Second, these platforms do not guarantee representative samples of the general population. The participants in this exercise are those who chose to visit our website (that is, internet-connected, tech-savvy folks curious about driverless car technology). Given this, policymakers should not embrace this data as the final word on public preference.

Finally, real world scenarios are multidimensional and complex. Our data is derived from simplified scenarios which capture a few interesting or important aspects of these cases. When designing the Moral Machine, we did not introduce every factor relevant to the moral decision-making of AVs. Nor did we introduce uncertainty about the outcomes of the actions. Despite these limitations, the Moral Machine begins to uncover important psychological phenomena at the heart of AV ethics. (See here, here, and here for arguments for using the simplified trolley-problem-like scenarios for investigating AV ethics.) However, we would also like to highlight the fact that simplistic hypothetical trolley scenarios should not distract from other highly critical ethical questions surrounding AV policy, including how risk is being distributed on the road by AVs.

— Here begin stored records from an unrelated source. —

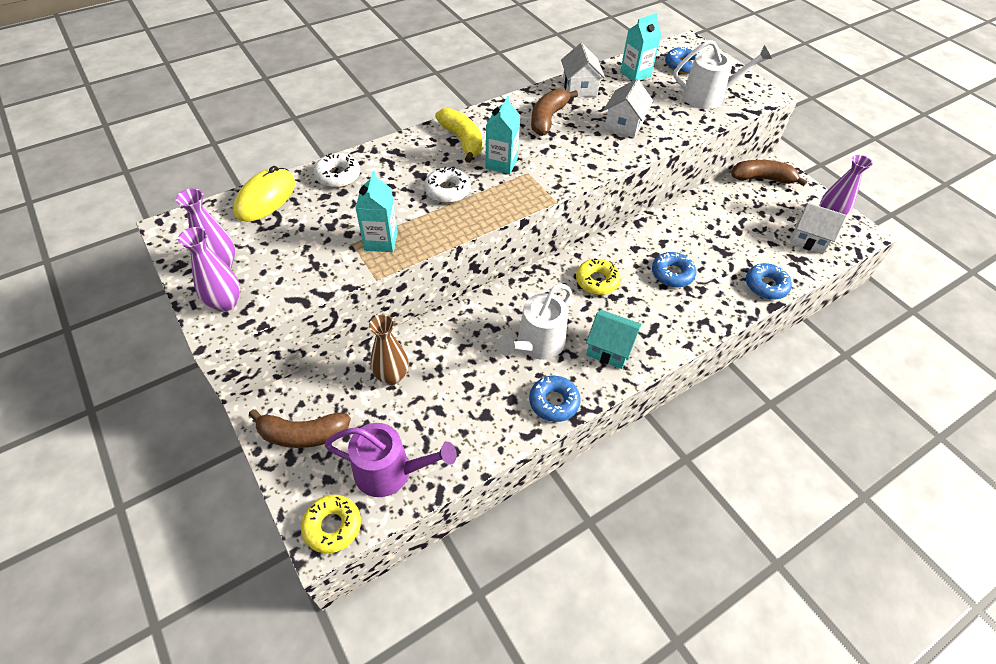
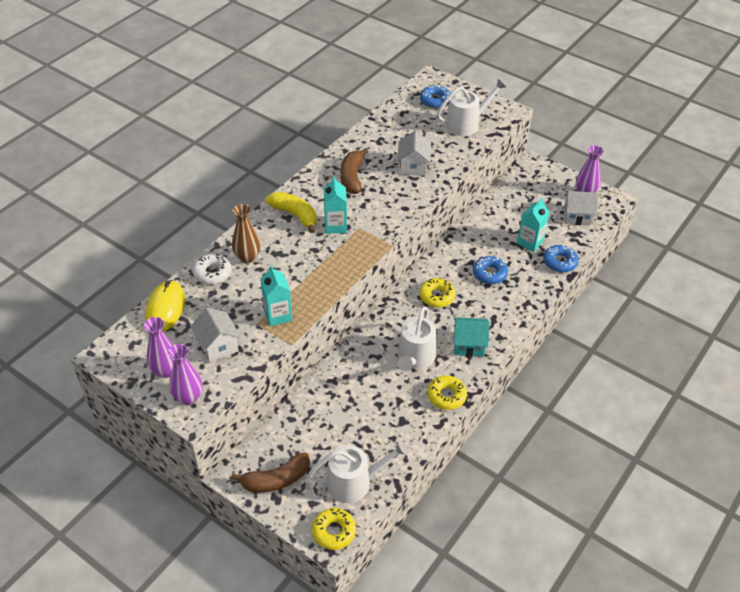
camera: 20 degrees left, 5 degrees down
(390, 471) = (354, 482): purple watering can -> white watering can
(392, 376) = (319, 416): brown vase -> brown vase (247, 257)
(447, 190) = (306, 260): white donut -> none
(554, 402) = (446, 396): blue donut -> yellow donut
(579, 88) = (364, 143): white house -> white house (217, 345)
(635, 74) = (402, 118): turquoise carton -> turquoise carton (530, 242)
(762, 179) = (525, 175): brown banana -> none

AI is starting to make important ethical decisions. The development and regulation of these AI technologies should involve a dialogue between policymakers and the public. To that end, new techniques and tools should be developed to learn about the public’s views. In this article, we summarized our experience developing one such technique. We hope that our efforts will inspire further creative thinking about how to democratize the process of AI regulation.